Extracted information Start Marker

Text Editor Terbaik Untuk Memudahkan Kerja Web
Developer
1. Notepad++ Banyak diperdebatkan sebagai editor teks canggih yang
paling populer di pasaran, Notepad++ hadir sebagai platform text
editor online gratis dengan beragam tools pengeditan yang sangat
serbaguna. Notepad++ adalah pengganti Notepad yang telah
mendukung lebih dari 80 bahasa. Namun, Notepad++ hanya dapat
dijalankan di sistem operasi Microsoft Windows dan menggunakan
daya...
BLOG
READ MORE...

Extracted information End Marker

Exercise instructions:
Can you rewrite the data with every "Notepad++" changed to "Notepad Plus Plus" and everything else left unchanged?

Solved exercise:
Text Editor Terbaik Untuk Memudahkan Kerja Web
Developer
1. Notepad Plus Plus Banyak diperdebatkan sebagai editor teks canggih yang
paling populer di pasaran, Notepad Plus Plus hadir sebagai platform text
editor online gratis dengan beragam tools pengeditan yang sangat
serbaguna. Notepad Plus Plus adalah pengganti Notepad yang telah
mendukung lebih dari 80 bahasa. Namun, Notepad Plus Plus hanya dapat
dijalankan di sistem operasi Microsoft Windows dan menggunakan
daya...
BLOG
READ MORE...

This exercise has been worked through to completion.